**What is being asked**
Repeat nothing but the lines below running from the one containing "这时候，你就跟社会脱节了，你" to the one containing "当我读了初中，拿出了《游戏王》卡组，那套所向披靡的卡组". Keep both end lines.

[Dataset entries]

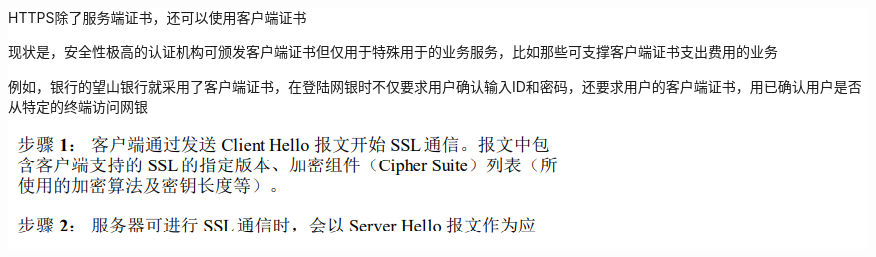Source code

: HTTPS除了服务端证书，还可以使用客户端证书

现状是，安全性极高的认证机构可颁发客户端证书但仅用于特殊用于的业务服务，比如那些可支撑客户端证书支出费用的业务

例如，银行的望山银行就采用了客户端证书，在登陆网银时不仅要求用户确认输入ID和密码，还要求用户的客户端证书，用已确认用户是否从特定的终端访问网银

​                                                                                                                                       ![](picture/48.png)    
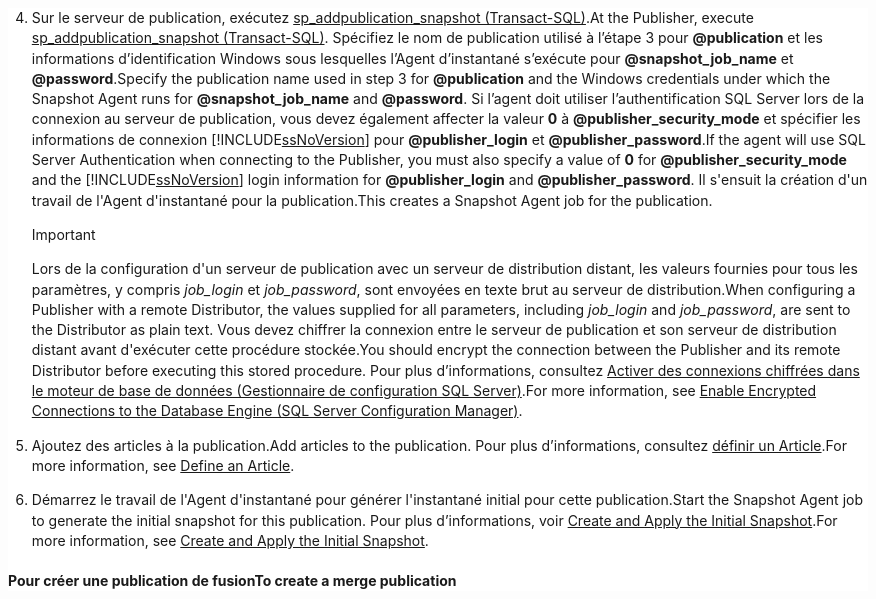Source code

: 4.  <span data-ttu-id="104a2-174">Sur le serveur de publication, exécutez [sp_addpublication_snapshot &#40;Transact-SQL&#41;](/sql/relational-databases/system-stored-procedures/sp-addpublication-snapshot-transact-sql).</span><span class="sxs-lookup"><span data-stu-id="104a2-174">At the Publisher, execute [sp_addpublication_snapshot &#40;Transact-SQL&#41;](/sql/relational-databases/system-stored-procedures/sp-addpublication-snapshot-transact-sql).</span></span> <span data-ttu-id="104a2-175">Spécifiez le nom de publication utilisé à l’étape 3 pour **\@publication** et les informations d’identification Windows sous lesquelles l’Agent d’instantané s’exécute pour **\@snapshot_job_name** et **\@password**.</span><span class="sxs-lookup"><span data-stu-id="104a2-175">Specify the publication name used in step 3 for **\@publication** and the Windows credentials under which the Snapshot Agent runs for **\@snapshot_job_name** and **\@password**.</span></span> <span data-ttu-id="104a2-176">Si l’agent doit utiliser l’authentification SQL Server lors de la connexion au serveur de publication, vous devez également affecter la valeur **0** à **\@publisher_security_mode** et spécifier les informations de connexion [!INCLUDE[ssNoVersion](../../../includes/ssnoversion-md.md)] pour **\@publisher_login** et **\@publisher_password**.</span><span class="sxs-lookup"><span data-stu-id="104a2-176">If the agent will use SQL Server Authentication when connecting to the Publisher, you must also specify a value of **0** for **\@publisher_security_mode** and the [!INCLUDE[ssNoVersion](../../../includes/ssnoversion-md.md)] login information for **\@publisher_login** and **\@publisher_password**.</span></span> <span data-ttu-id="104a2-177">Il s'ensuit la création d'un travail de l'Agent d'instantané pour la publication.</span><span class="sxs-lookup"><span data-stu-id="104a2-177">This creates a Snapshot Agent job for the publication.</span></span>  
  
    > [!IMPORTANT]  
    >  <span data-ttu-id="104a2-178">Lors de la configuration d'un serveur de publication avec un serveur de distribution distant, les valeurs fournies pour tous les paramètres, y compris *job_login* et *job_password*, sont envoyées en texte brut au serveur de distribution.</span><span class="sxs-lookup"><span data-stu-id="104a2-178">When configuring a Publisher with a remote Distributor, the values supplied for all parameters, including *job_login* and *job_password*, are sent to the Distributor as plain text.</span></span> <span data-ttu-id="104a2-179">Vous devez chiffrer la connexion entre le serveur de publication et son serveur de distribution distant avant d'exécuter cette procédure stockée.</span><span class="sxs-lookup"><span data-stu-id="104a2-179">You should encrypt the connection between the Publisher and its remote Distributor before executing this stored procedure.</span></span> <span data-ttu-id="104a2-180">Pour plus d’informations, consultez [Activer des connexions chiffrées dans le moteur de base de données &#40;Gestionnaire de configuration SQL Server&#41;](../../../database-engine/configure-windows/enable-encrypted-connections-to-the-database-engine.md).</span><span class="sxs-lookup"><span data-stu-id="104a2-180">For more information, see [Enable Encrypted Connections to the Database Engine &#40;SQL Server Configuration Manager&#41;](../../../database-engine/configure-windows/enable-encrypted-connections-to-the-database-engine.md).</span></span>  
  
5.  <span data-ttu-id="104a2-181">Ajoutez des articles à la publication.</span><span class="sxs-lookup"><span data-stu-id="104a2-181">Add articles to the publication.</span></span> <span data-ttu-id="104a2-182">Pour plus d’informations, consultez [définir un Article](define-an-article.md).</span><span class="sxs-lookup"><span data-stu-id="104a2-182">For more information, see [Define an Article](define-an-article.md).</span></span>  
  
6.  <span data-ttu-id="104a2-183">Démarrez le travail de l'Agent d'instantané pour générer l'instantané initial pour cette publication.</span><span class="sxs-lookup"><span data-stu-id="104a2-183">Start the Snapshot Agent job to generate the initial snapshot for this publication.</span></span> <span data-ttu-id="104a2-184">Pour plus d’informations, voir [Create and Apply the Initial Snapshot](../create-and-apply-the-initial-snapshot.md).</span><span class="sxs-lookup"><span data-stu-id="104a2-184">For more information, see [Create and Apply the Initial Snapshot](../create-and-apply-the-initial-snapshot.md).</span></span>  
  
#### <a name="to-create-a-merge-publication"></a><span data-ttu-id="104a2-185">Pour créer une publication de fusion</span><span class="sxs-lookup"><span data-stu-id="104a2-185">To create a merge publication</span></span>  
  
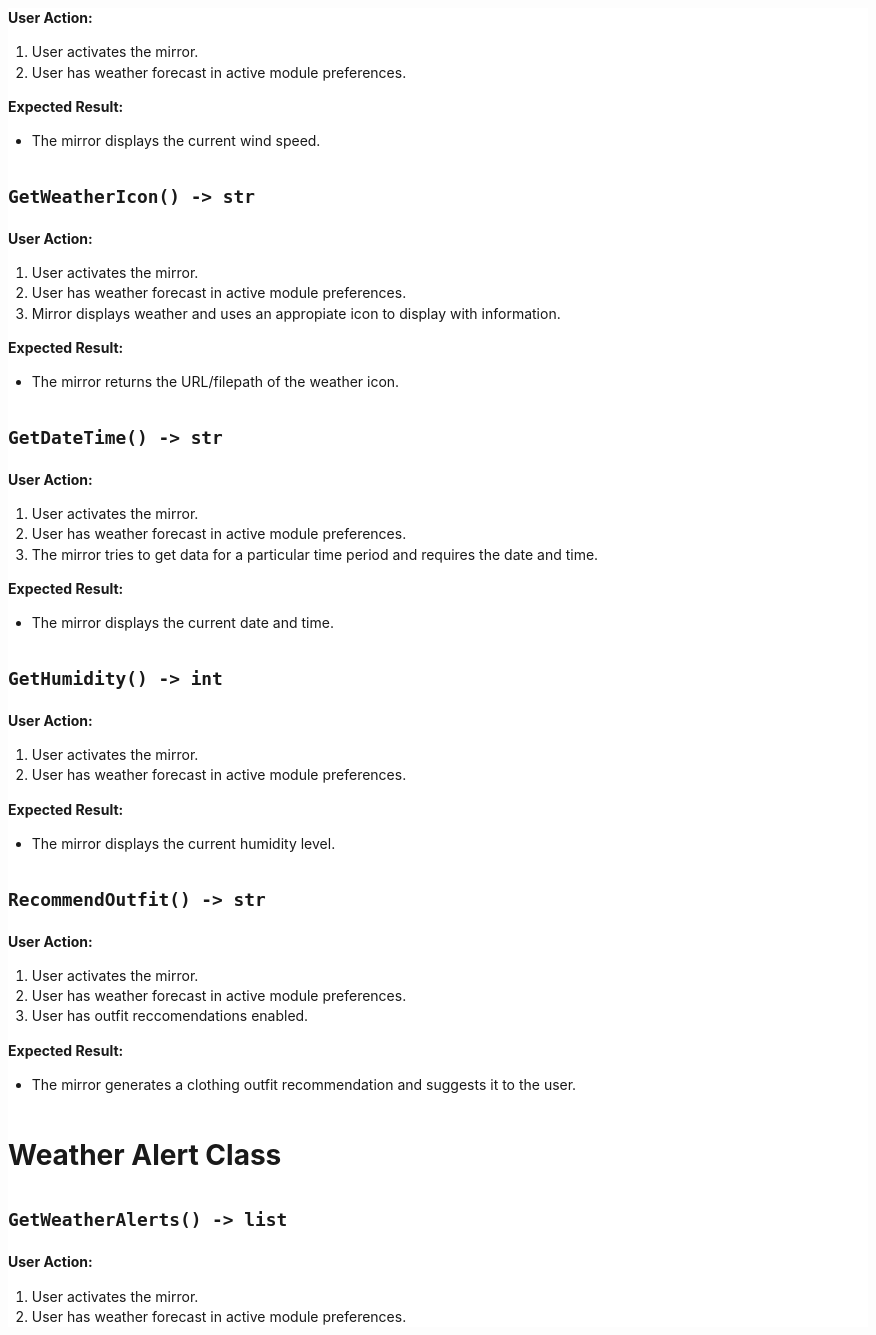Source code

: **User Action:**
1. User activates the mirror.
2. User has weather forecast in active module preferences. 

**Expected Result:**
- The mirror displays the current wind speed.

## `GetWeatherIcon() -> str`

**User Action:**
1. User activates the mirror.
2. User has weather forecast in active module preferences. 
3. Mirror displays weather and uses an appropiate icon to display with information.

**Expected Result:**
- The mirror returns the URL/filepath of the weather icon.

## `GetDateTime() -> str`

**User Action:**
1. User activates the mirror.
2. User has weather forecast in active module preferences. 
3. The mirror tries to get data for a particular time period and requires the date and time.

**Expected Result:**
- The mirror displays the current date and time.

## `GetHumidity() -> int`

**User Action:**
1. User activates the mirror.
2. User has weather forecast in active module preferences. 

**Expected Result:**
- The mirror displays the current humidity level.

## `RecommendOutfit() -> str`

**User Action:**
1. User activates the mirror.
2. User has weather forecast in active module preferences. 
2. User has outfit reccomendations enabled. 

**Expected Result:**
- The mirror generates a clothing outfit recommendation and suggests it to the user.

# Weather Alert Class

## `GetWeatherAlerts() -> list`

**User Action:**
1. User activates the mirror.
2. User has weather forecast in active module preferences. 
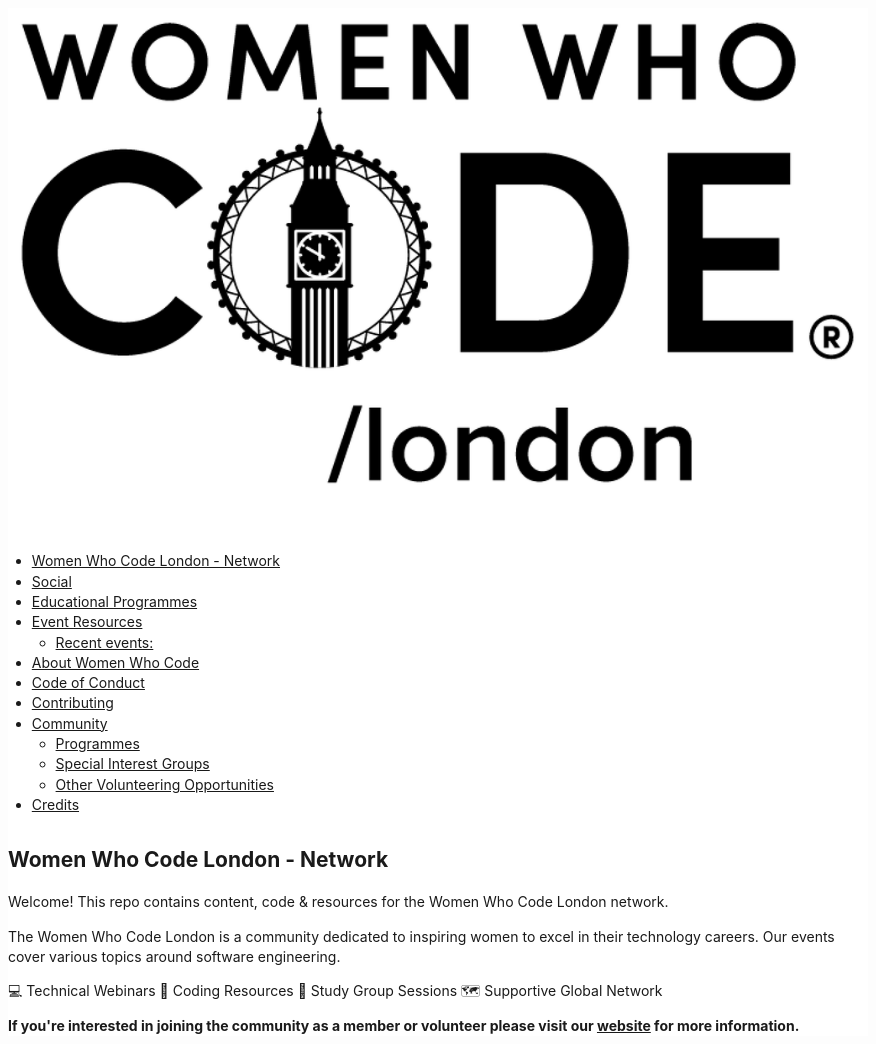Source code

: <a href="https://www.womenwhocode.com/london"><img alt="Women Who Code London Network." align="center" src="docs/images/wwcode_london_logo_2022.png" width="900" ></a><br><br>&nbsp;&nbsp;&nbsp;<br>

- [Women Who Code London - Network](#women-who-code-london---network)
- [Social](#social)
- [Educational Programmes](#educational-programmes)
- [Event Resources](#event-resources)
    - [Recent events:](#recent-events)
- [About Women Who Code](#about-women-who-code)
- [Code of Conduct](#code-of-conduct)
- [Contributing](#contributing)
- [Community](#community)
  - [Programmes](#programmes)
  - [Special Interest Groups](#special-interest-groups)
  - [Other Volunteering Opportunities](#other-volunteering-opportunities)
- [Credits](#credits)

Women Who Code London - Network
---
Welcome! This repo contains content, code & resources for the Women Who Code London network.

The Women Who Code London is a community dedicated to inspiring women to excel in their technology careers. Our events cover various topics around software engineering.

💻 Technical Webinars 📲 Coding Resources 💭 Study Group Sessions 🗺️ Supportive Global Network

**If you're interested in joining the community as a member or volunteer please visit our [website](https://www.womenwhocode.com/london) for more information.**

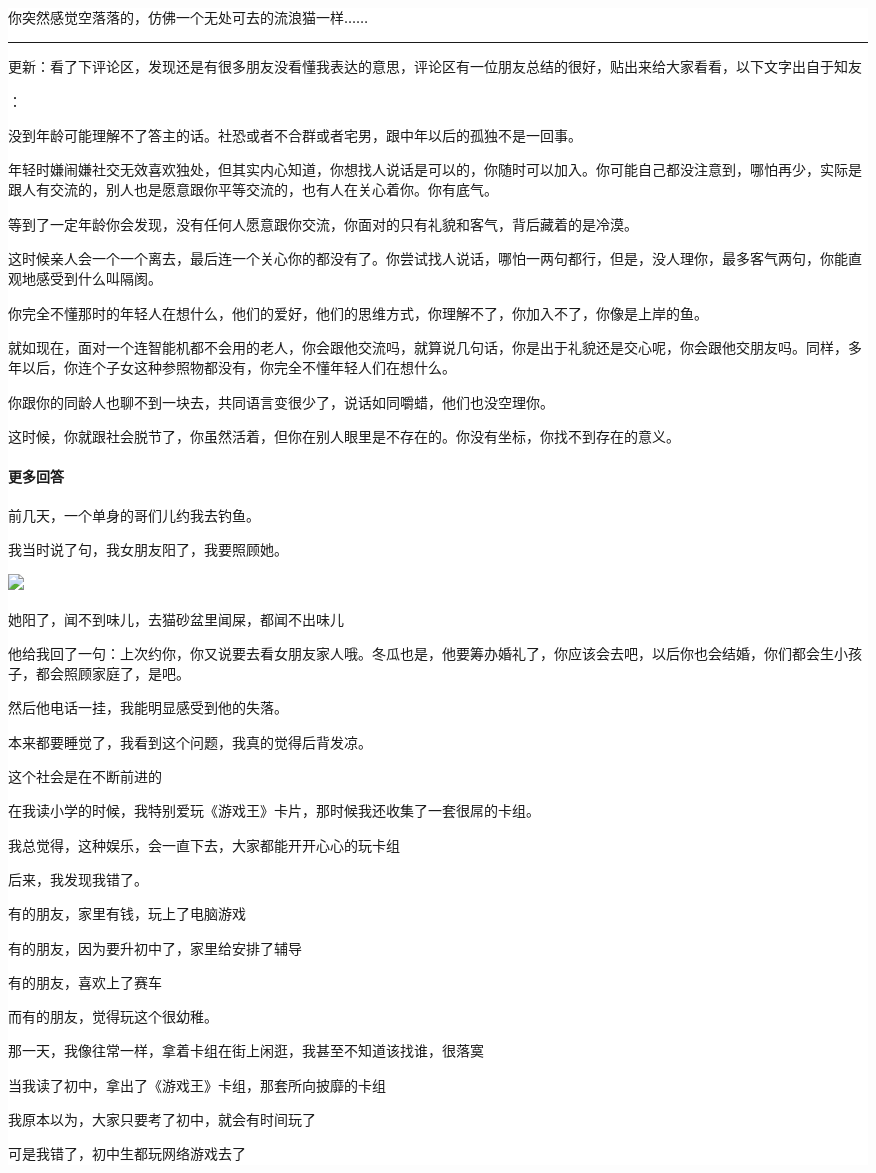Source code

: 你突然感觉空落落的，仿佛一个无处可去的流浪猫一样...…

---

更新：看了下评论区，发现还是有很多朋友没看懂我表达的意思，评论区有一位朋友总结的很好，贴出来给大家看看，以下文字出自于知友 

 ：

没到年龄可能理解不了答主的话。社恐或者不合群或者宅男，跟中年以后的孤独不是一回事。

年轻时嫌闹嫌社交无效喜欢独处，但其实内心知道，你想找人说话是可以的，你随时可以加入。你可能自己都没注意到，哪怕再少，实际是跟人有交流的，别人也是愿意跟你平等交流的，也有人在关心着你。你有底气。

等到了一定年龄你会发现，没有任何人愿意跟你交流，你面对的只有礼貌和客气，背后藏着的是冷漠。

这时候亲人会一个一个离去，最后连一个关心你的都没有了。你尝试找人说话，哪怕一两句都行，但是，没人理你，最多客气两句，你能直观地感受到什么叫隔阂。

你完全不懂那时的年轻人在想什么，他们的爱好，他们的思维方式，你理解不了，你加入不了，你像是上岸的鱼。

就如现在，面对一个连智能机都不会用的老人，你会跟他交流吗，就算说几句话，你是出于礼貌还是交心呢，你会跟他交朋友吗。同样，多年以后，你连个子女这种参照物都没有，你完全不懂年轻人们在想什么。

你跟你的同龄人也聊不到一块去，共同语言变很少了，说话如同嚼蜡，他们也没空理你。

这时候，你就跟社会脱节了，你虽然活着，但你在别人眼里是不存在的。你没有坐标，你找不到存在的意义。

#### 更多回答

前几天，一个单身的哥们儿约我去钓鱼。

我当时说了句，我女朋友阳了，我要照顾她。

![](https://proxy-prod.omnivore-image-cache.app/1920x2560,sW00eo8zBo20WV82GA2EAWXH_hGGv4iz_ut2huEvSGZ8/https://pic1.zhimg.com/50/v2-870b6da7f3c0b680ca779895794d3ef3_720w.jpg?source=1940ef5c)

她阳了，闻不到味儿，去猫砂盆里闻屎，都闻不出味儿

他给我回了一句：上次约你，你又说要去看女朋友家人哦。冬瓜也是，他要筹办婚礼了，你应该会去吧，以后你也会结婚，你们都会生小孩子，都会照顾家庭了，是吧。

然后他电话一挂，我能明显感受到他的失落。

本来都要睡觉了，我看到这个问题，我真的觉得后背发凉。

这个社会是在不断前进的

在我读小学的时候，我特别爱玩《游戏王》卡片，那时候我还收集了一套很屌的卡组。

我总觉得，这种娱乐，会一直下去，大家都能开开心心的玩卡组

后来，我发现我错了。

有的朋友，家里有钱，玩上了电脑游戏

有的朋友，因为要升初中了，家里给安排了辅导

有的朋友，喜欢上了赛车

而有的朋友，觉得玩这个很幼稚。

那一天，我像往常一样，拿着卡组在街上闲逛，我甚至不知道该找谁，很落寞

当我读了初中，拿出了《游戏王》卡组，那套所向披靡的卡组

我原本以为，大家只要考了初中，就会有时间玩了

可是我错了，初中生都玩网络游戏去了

**Task solution**
这时候，你就跟社会脱节了，你虽然活着，但你在别人眼里是不存在的。你没有坐标，你找不到存在的意义。

#### 更多回答

前几天，一个单身的哥们儿约我去钓鱼。

我当时说了句，我女朋友阳了，我要照顾她。

![](https://proxy-prod.omnivore-image-cache.app/1920x2560,sW00eo8zBo20WV82GA2EAWXH_hGGv4iz_ut2huEvSGZ8/https://pic1.zhimg.com/50/v2-870b6da7f3c0b680ca779895794d3ef3_720w.jpg?source=1940ef5c)

她阳了，闻不到味儿，去猫砂盆里闻屎，都闻不出味儿

他给我回了一句：上次约你，你又说要去看女朋友家人哦。冬瓜也是，他要筹办婚礼了，你应该会去吧，以后你也会结婚，你们都会生小孩子，都会照顾家庭了，是吧。

然后他电话一挂，我能明显感受到他的失落。

本来都要睡觉了，我看到这个问题，我真的觉得后背发凉。

这个社会是在不断前进的

在我读小学的时候，我特别爱玩《游戏王》卡片，那时候我还收集了一套很屌的卡组。

我总觉得，这种娱乐，会一直下去，大家都能开开心心的玩卡组

后来，我发现我错了。

有的朋友，家里有钱，玩上了电脑游戏

有的朋友，因为要升初中了，家里给安排了辅导

有的朋友，喜欢上了赛车

而有的朋友，觉得玩这个很幼稚。

那一天，我像往常一样，拿着卡组在街上闲逛，我甚至不知道该找谁，很落寞

当我读了初中，拿出了《游戏王》卡组，那套所向披靡的卡组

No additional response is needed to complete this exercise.